### [WHAT YOU HAVE TO DO]
Please retype the data below exactly, stopping after the line with "index mcp: (392, 347)" and skipping every picture.

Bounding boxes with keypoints
+-------+
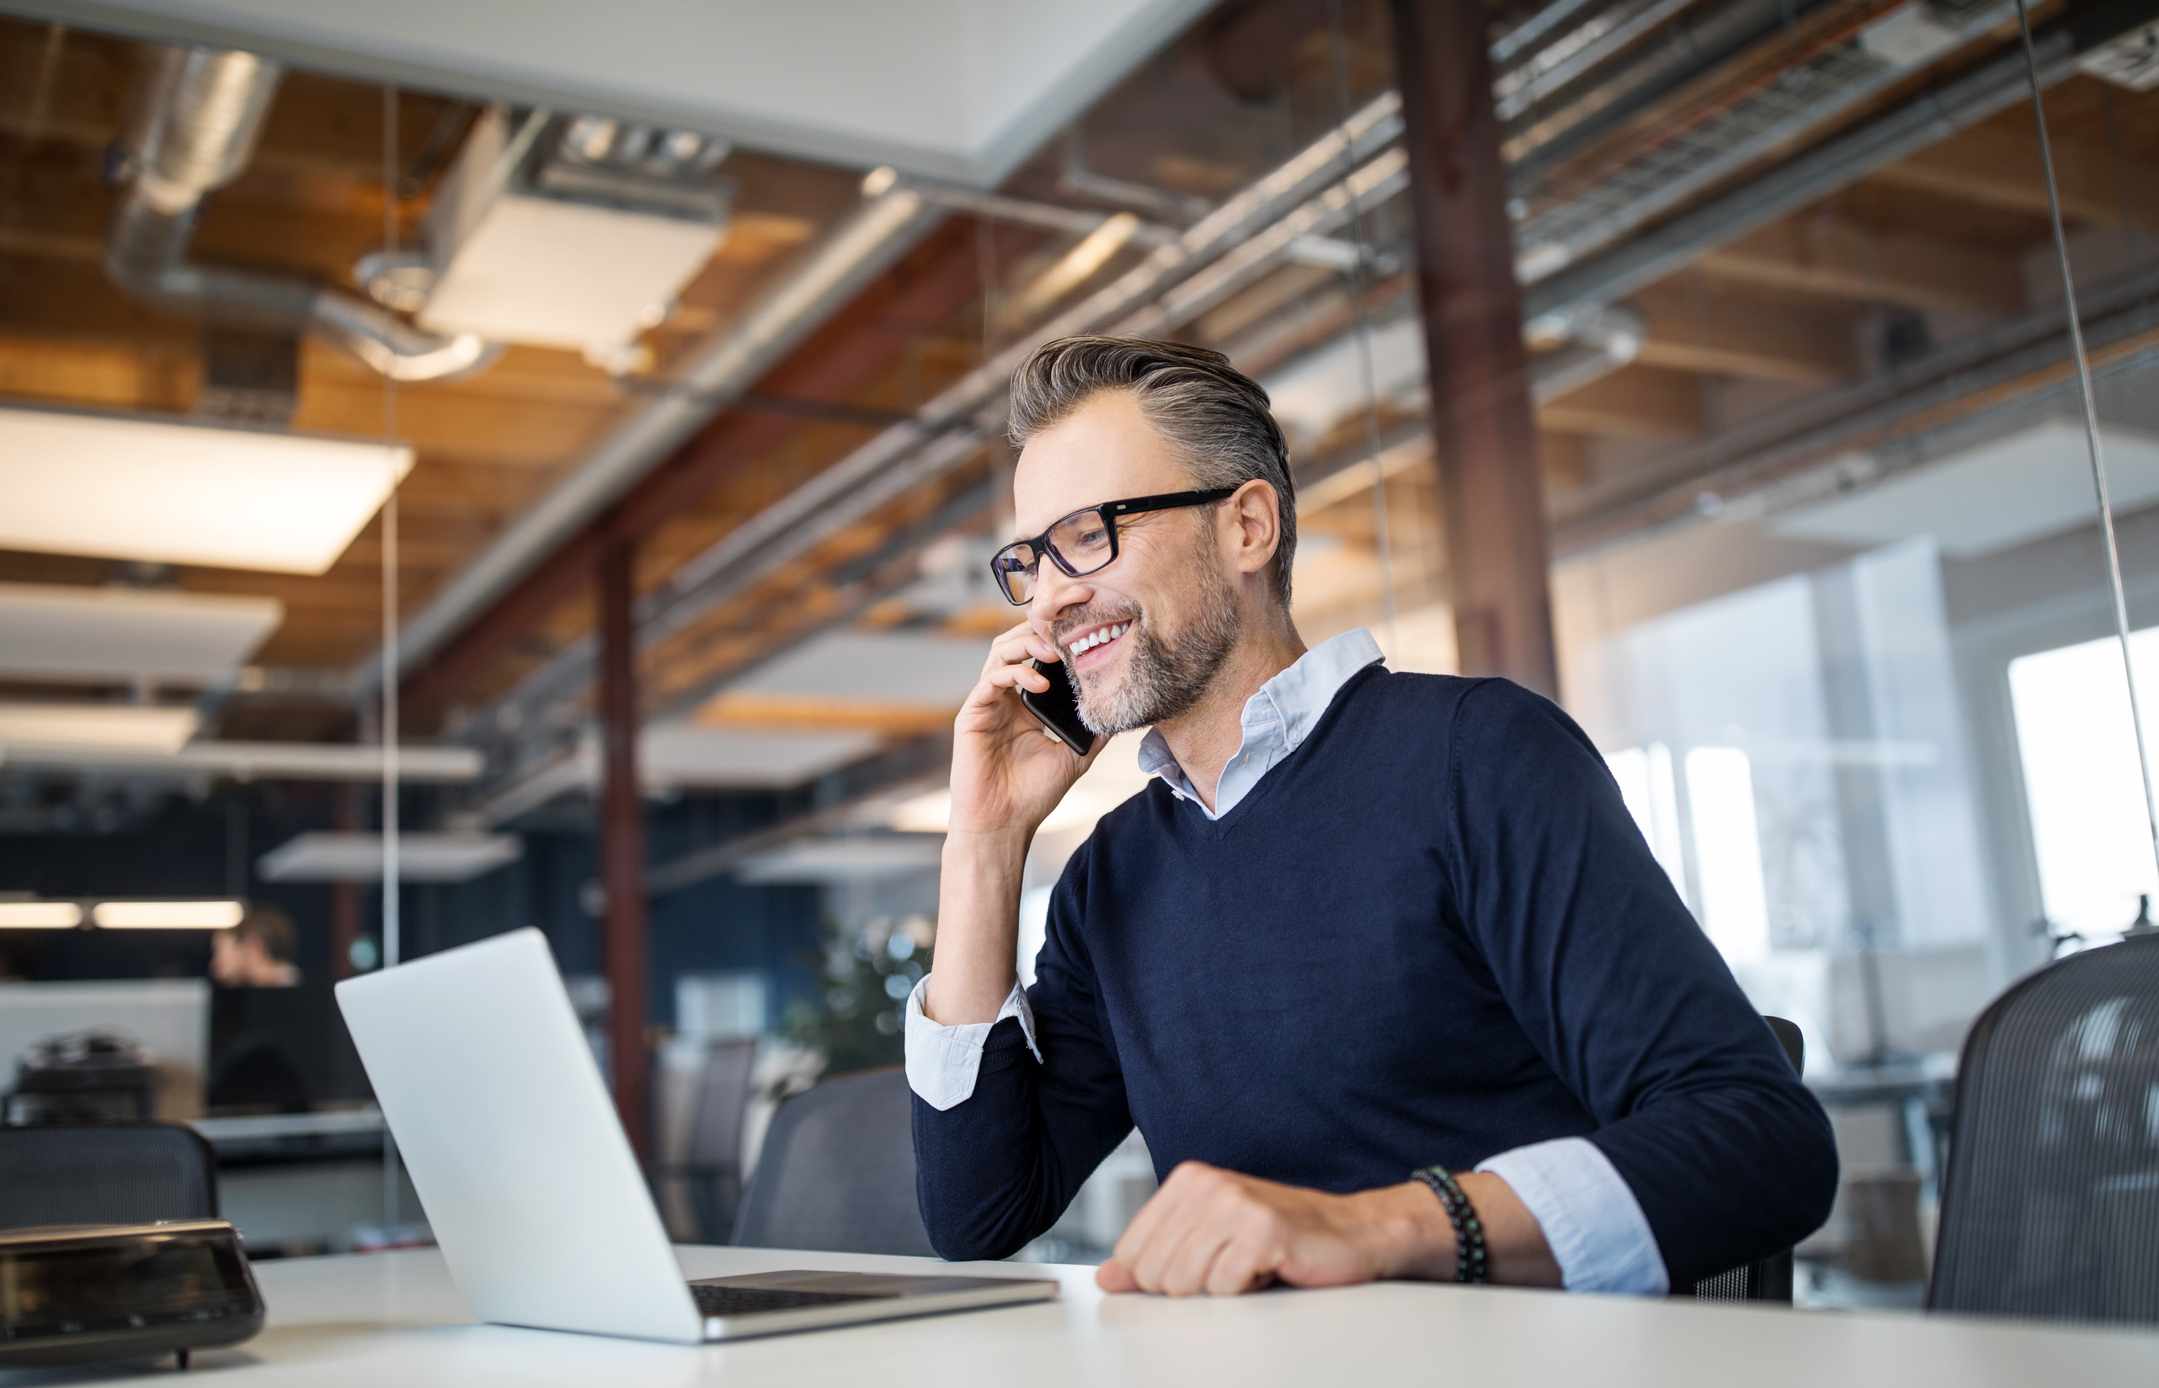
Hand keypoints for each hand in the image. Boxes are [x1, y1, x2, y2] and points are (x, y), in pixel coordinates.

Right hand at [948, 620, 1101, 839]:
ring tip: (1056, 652)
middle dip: (1042, 627)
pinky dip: (1015, 674)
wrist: (1004, 825)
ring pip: (1000, 652)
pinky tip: (1041, 684)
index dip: (1058, 636)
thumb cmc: (1033, 795)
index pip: (1038, 655)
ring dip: (1028, 644)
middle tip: (1070, 626)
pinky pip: (989, 680)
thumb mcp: (1075, 756)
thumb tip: (1122, 711)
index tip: (1084, 626)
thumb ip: (1094, 731)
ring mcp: (987, 703)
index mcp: (1026, 703)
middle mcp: (1005, 697)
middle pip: (1017, 642)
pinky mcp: (972, 715)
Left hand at [1095, 1161, 1452, 1296]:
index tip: (1199, 1265)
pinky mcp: (1262, 1230)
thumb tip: (1108, 1278)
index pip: (1131, 1253)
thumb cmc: (1278, 1237)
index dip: (1161, 1276)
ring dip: (1220, 1289)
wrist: (1349, 1233)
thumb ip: (1153, 1256)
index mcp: (1187, 1181)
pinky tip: (1270, 1269)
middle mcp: (1206, 1184)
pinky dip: (1247, 1291)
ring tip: (1249, 1266)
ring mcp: (1235, 1204)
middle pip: (1154, 1273)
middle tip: (1230, 1267)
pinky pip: (1224, 1288)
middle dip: (1192, 1286)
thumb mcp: (1208, 1241)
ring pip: (1184, 1283)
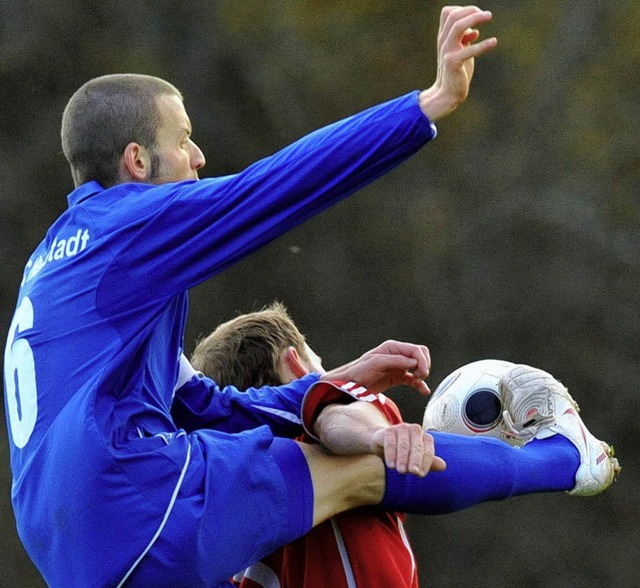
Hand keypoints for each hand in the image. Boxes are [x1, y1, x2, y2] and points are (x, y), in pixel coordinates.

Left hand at [322, 339, 431, 394]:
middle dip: (424, 365)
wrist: (350, 385)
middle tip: (420, 376)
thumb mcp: (376, 363)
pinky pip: (414, 379)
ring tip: (418, 382)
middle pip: (420, 355)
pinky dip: (420, 384)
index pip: (416, 350)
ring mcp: (398, 366)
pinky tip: (424, 391)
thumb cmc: (360, 371)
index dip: (422, 361)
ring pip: (419, 366)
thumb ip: (395, 361)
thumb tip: (414, 362)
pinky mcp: (397, 377)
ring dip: (422, 374)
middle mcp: (397, 355)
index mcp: (392, 347)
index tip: (422, 373)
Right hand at [371, 425, 446, 476]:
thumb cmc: (403, 452)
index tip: (421, 474)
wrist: (382, 442)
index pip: (428, 450)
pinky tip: (391, 465)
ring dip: (402, 459)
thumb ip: (428, 462)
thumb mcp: (416, 458)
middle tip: (413, 472)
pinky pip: (390, 443)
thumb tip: (443, 466)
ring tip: (401, 471)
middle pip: (417, 447)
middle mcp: (415, 430)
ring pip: (404, 445)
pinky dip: (391, 454)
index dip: (426, 462)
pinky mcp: (388, 431)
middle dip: (415, 460)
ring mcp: (401, 428)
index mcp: (424, 437)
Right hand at [419, 5, 496, 120]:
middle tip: (487, 15)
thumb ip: (465, 40)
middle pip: (454, 16)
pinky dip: (483, 45)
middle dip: (472, 10)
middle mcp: (443, 42)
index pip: (448, 13)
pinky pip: (469, 50)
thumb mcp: (460, 53)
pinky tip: (494, 42)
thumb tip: (475, 31)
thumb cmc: (456, 72)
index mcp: (444, 38)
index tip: (477, 15)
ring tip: (489, 16)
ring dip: (475, 18)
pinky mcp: (453, 63)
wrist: (447, 93)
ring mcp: (447, 52)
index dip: (463, 9)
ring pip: (458, 27)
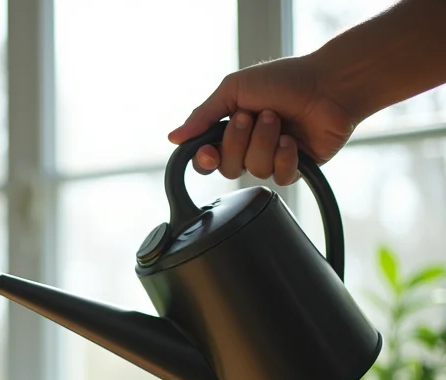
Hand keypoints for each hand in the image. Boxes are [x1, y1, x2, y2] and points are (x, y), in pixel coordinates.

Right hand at [167, 55, 357, 185]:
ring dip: (266, 141)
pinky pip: (279, 177)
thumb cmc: (284, 80)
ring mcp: (271, 158)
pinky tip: (293, 139)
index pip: (206, 159)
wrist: (329, 85)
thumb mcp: (234, 89)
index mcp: (230, 129)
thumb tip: (174, 137)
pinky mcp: (293, 168)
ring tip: (280, 120)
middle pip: (228, 168)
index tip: (210, 150)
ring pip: (255, 170)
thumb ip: (203, 115)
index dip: (205, 160)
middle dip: (240, 141)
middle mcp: (248, 147)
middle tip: (254, 116)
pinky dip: (285, 156)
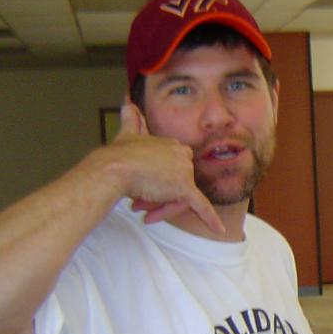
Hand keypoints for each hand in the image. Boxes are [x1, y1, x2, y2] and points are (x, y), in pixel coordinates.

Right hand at [104, 101, 223, 232]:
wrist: (113, 169)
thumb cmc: (117, 157)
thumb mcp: (127, 134)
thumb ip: (132, 120)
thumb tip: (128, 102)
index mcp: (172, 145)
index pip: (172, 171)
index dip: (157, 183)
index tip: (140, 189)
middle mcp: (181, 155)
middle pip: (177, 186)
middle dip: (158, 197)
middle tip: (139, 202)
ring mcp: (184, 171)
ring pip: (179, 198)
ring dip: (160, 206)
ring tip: (141, 207)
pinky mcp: (185, 189)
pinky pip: (202, 207)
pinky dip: (210, 219)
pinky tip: (219, 230)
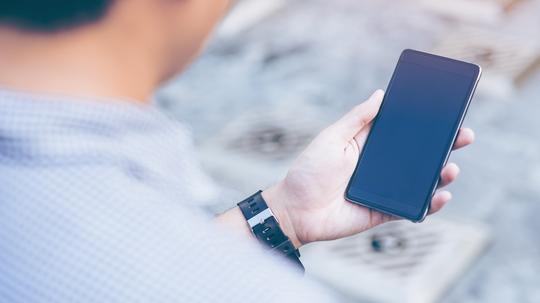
+-------+
### [TASK RESULT]
Hand keypoints for each hand in the image. Boxes are [x1, y1, x2, y2] and points are (x, y), in pixel coordinates.

Right hand at [948, 620, 1101, 839]:
ring tip: (1056, 652)
middle dip: (1042, 627)
pinky dip: (1015, 674)
wrist: (1004, 825)
ring pip: (1000, 652)
pinky tip: (1041, 684)
index dip: (1058, 636)
thumb cmc: (1033, 795)
index pip: (1038, 655)
ring dip: (1028, 644)
middle tip: (1070, 626)
pinky pip: (989, 680)
thumb mcp: (1075, 756)
thumb tip: (1122, 711)
index tip: (1084, 626)
thumb ip: (1094, 731)
ring mcp: (987, 703)
index mcp: (1026, 703)
middle mcp: (1005, 697)
middle pip: (1017, 642)
pinky mcp: (972, 715)
Left hand at [1095, 1161, 1452, 1296]:
index tip: (1199, 1265)
pinky mcp: (1262, 1230)
thumb tip: (1108, 1278)
index pip: (1131, 1253)
thumb cmc: (1278, 1237)
index dip: (1161, 1276)
ring dip: (1220, 1289)
wrist: (1349, 1233)
thumb ip: (1153, 1256)
index mcp: (1187, 1181)
pinky tip: (1270, 1269)
middle mcp: (1206, 1184)
pinky dip: (1247, 1291)
ring tip: (1249, 1266)
ring mcp: (1235, 1204)
middle pip: (1154, 1273)
middle tip: (1230, 1267)
pinky pip: (1224, 1288)
middle dip: (1192, 1286)
thumb mcp: (1208, 1241)
ring pip: (1184, 1283)
Hand keypoints for each hand in the image. Boxes are [x1, y1, x2, y2] and points are (x, y), in pixel coordinates.

Left hand at [322, 339, 431, 394]:
middle dip: (424, 365)
wrist: (350, 385)
middle tip: (420, 376)
thumb mcp: (376, 363)
pinky pip: (414, 379)
ring tip: (418, 382)
middle pip: (420, 355)
pinky dip: (420, 384)
index pip: (416, 350)
ring mcp: (398, 366)
pinky tip: (424, 391)
thumb cmc: (360, 371)
index dip: (422, 361)
ring pip: (419, 366)
thumb ip: (395, 361)
thumb tip: (414, 362)
pinky mcp: (397, 377)
ring dip: (422, 374)
middle mcp: (397, 355)
index mcp: (392, 347)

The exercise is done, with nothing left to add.